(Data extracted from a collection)

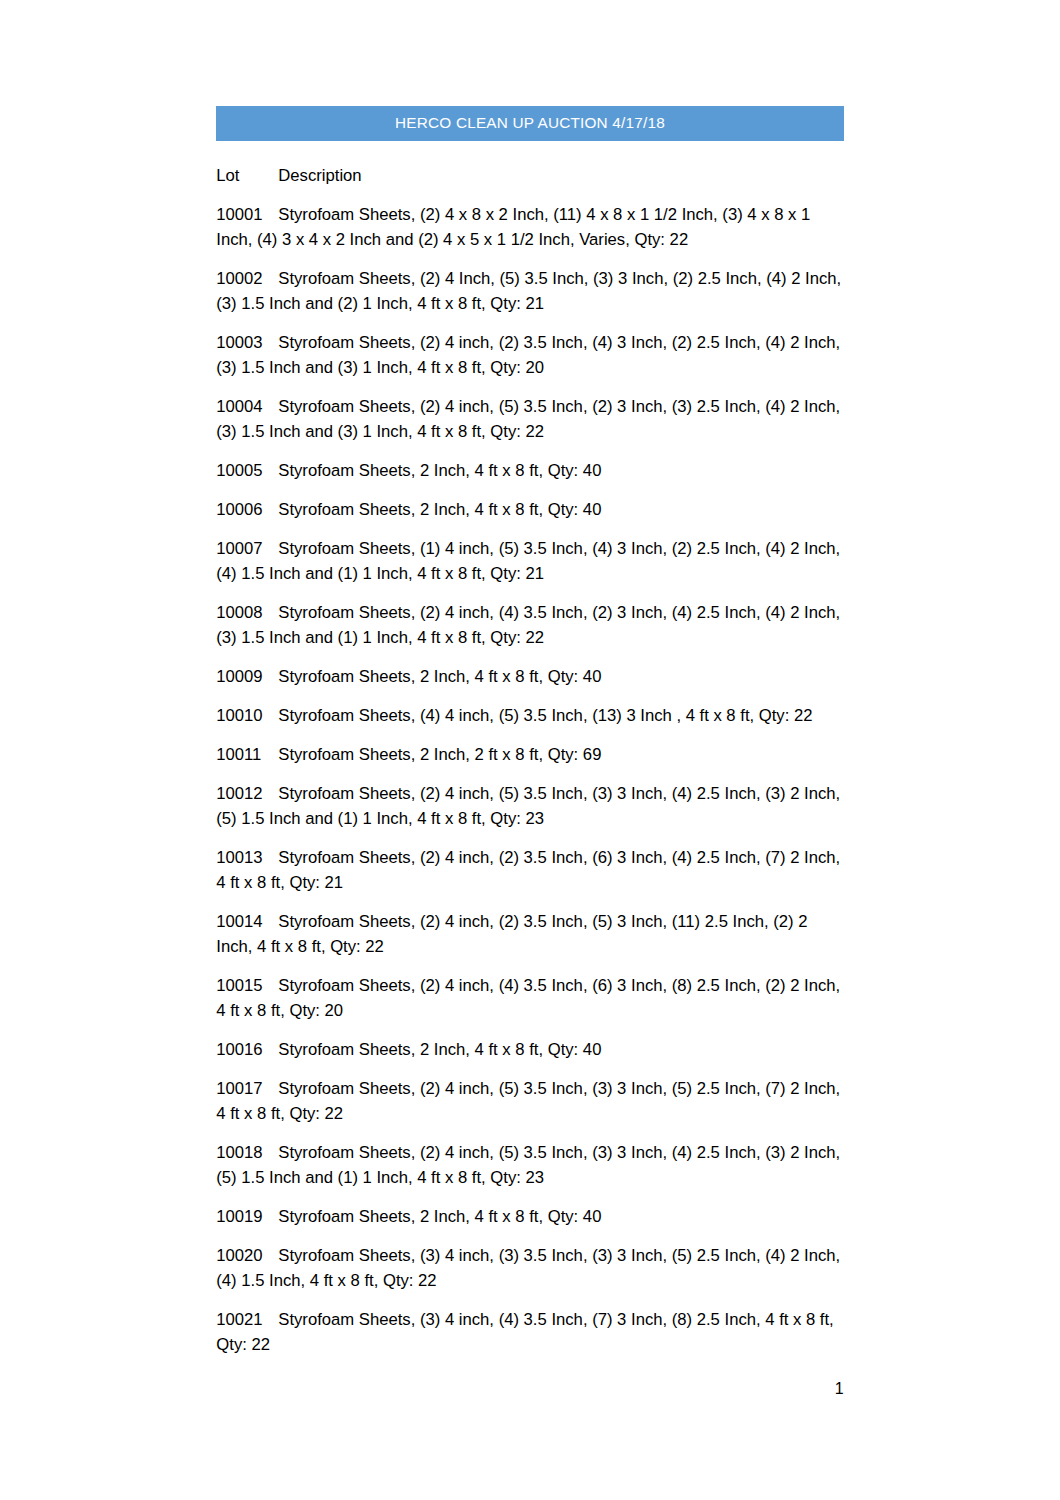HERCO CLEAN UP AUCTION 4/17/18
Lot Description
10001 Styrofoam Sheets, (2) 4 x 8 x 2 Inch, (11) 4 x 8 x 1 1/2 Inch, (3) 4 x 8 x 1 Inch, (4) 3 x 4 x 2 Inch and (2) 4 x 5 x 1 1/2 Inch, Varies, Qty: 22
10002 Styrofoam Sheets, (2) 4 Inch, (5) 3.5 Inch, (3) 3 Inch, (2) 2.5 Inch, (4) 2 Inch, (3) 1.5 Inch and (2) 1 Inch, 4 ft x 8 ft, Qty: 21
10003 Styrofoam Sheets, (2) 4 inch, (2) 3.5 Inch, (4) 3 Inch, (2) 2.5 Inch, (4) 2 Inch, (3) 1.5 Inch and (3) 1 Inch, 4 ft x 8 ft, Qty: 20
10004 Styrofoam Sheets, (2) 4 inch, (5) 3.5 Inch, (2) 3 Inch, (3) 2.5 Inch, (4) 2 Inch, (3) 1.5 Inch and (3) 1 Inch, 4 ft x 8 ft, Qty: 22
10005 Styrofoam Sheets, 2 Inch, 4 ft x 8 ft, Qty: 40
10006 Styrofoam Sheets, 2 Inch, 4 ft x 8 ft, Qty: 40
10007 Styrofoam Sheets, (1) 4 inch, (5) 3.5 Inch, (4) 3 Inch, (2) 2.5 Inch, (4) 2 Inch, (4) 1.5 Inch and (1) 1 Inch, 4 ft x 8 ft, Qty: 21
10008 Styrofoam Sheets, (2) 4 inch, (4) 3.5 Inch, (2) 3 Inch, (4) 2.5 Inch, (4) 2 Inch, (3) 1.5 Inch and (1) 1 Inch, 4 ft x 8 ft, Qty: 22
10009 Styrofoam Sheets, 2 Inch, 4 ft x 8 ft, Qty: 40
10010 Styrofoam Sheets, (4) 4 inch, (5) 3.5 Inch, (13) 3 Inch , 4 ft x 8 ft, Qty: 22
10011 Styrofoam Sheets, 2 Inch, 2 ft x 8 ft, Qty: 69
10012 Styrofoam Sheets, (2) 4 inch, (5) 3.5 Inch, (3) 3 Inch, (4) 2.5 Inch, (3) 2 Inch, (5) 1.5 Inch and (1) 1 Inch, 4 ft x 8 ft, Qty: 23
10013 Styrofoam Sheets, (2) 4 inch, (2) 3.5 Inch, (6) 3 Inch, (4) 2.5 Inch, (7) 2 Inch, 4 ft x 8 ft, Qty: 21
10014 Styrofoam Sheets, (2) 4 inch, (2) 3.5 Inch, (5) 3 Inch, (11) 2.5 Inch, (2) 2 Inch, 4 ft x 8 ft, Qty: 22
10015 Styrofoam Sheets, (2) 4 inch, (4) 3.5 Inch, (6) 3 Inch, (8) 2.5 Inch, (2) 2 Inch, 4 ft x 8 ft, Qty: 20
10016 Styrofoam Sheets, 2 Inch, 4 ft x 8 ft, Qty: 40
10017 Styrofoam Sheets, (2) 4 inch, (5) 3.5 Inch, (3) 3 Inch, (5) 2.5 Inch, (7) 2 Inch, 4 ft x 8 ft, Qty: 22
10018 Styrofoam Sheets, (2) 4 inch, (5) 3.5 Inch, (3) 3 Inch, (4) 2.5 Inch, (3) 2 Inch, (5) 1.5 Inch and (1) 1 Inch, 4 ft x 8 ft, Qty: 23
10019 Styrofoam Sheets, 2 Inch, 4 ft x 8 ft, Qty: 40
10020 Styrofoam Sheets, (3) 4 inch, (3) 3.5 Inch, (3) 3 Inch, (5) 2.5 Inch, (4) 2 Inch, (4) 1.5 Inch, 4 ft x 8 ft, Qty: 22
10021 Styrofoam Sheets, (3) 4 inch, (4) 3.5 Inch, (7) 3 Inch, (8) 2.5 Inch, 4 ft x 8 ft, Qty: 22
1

---

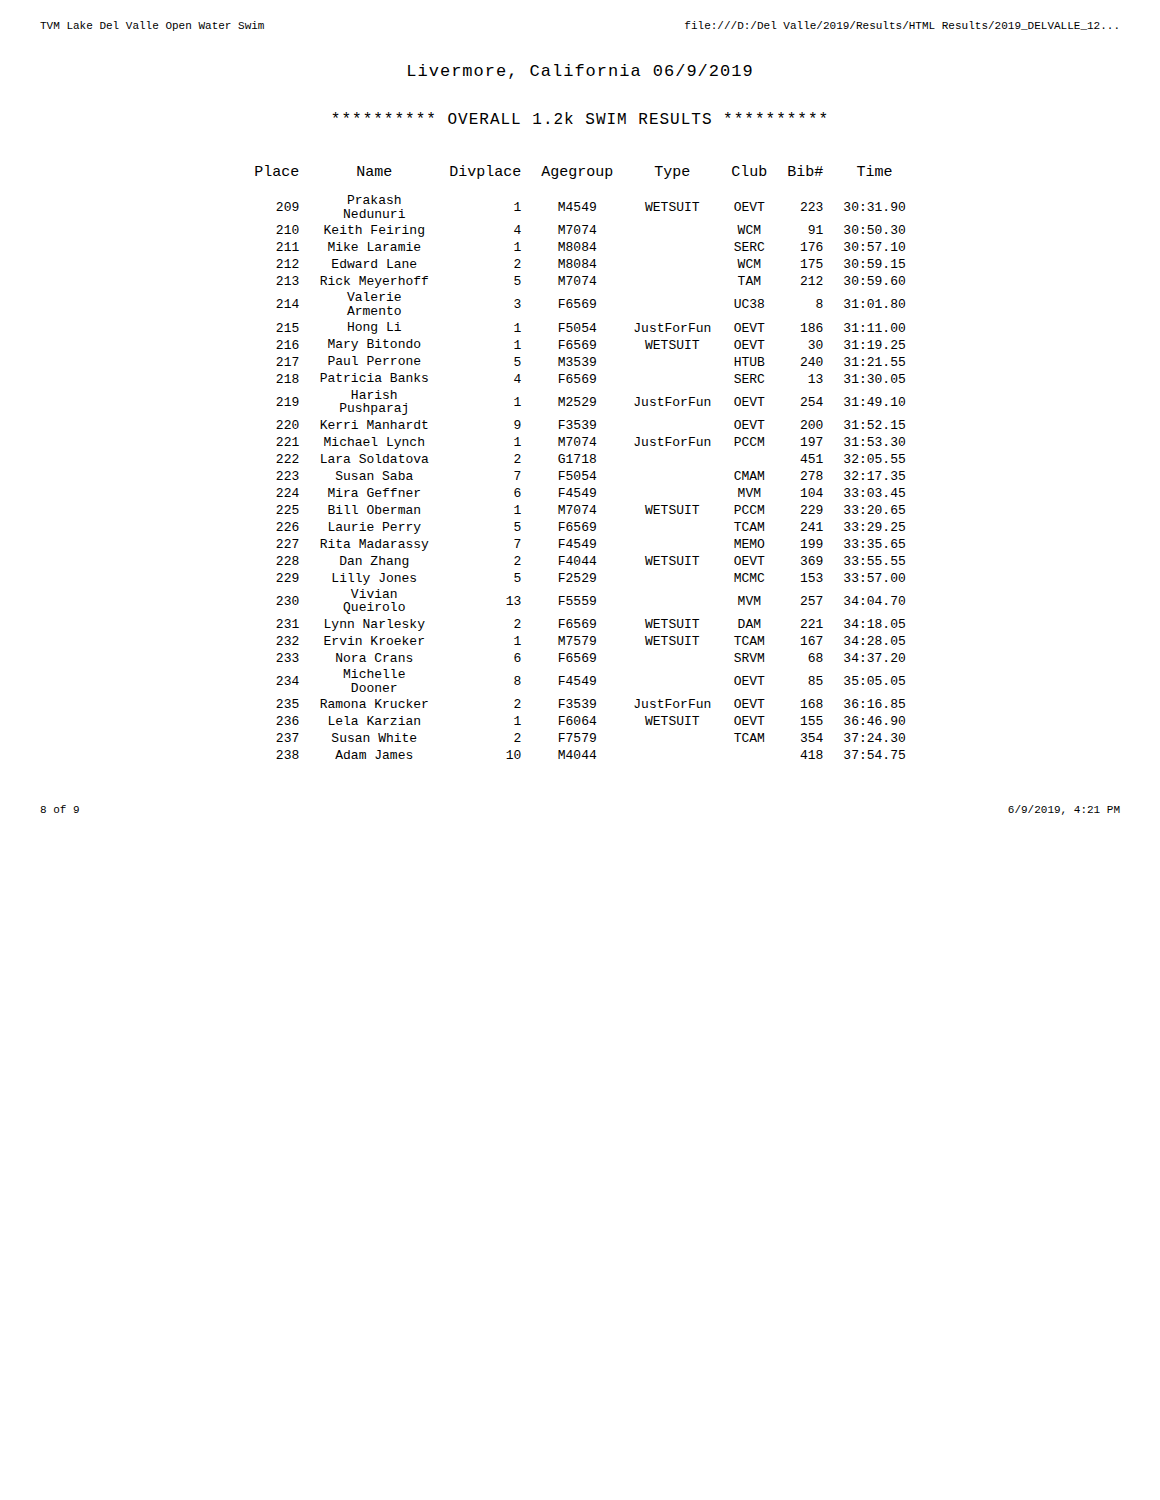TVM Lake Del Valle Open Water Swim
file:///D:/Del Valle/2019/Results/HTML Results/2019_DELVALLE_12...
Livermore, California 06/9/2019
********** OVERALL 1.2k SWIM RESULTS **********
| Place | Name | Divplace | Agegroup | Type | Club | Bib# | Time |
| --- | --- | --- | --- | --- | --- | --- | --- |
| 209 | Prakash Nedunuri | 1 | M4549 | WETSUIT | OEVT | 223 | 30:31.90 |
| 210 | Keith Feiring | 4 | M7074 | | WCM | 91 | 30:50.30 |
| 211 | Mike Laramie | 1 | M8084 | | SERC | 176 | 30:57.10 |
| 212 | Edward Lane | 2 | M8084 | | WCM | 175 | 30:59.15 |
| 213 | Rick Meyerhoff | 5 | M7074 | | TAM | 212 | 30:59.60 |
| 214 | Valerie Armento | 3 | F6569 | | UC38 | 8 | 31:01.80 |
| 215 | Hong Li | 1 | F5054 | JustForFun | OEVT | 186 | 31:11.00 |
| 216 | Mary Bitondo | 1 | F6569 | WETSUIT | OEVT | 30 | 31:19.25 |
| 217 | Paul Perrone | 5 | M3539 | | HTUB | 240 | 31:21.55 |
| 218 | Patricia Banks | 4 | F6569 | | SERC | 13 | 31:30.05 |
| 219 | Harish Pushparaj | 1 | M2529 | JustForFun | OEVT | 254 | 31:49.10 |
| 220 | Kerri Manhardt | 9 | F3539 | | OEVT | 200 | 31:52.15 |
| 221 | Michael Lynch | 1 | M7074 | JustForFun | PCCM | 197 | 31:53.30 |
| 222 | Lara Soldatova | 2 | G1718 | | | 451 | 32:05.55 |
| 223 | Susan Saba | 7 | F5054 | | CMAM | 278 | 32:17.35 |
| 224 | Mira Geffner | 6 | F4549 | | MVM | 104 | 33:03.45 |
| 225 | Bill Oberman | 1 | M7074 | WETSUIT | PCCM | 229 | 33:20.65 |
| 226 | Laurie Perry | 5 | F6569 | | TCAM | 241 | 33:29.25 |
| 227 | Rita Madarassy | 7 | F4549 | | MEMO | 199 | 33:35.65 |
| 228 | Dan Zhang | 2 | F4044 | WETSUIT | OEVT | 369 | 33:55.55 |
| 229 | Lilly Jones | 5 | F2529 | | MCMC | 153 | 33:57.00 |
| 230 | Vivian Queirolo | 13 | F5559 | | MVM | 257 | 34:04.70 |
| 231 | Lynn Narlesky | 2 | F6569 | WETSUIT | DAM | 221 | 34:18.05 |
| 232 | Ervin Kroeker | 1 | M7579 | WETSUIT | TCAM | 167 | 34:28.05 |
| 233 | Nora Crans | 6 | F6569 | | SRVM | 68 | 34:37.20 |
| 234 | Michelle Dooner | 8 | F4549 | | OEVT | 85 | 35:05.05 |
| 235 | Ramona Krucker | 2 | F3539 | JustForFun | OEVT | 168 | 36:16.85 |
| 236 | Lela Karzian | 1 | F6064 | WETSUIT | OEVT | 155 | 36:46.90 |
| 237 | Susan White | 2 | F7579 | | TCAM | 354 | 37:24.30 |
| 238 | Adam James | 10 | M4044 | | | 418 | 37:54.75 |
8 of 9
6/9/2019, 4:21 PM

---

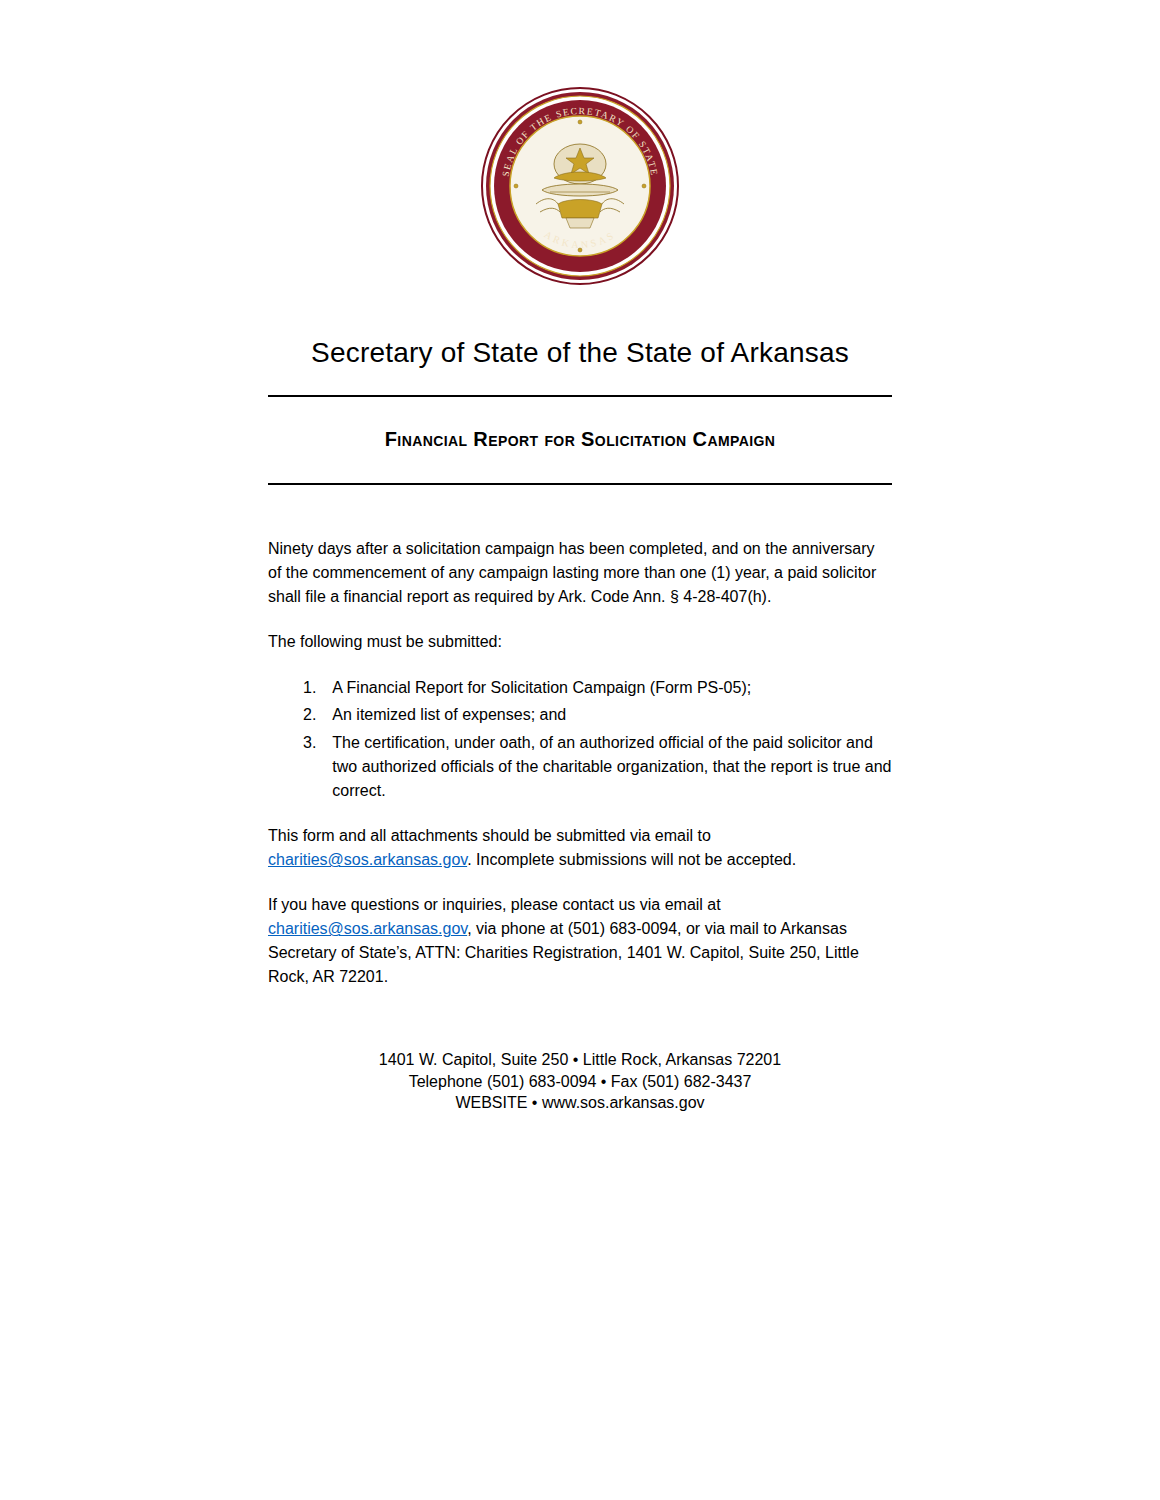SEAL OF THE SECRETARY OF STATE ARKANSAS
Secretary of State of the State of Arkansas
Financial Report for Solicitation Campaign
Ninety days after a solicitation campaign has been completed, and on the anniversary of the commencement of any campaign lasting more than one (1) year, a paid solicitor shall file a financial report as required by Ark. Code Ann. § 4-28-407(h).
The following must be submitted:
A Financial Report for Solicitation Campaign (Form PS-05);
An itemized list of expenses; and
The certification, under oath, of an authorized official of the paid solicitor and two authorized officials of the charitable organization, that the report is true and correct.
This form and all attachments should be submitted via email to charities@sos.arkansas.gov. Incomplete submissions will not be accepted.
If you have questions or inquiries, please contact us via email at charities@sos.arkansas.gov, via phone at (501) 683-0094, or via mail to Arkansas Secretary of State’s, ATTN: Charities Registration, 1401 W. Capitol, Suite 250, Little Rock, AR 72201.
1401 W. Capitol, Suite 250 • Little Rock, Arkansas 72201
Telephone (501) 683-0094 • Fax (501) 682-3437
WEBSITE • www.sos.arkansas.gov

(Task) Filter the records above and return every line that holds the word "Rock".

(Solution to this problem)
If you have questions or inquiries, please contact us via email at charities@sos.arkansas.gov, via phone at (501) 683-0094, or via mail to Arkansas Secretary of State’s, ATTN: Charities Registration, 1401 W. Capitol, Suite 250, Little Rock, AR 72201.
1401 W. Capitol, Suite 250 • Little Rock, Arkansas 72201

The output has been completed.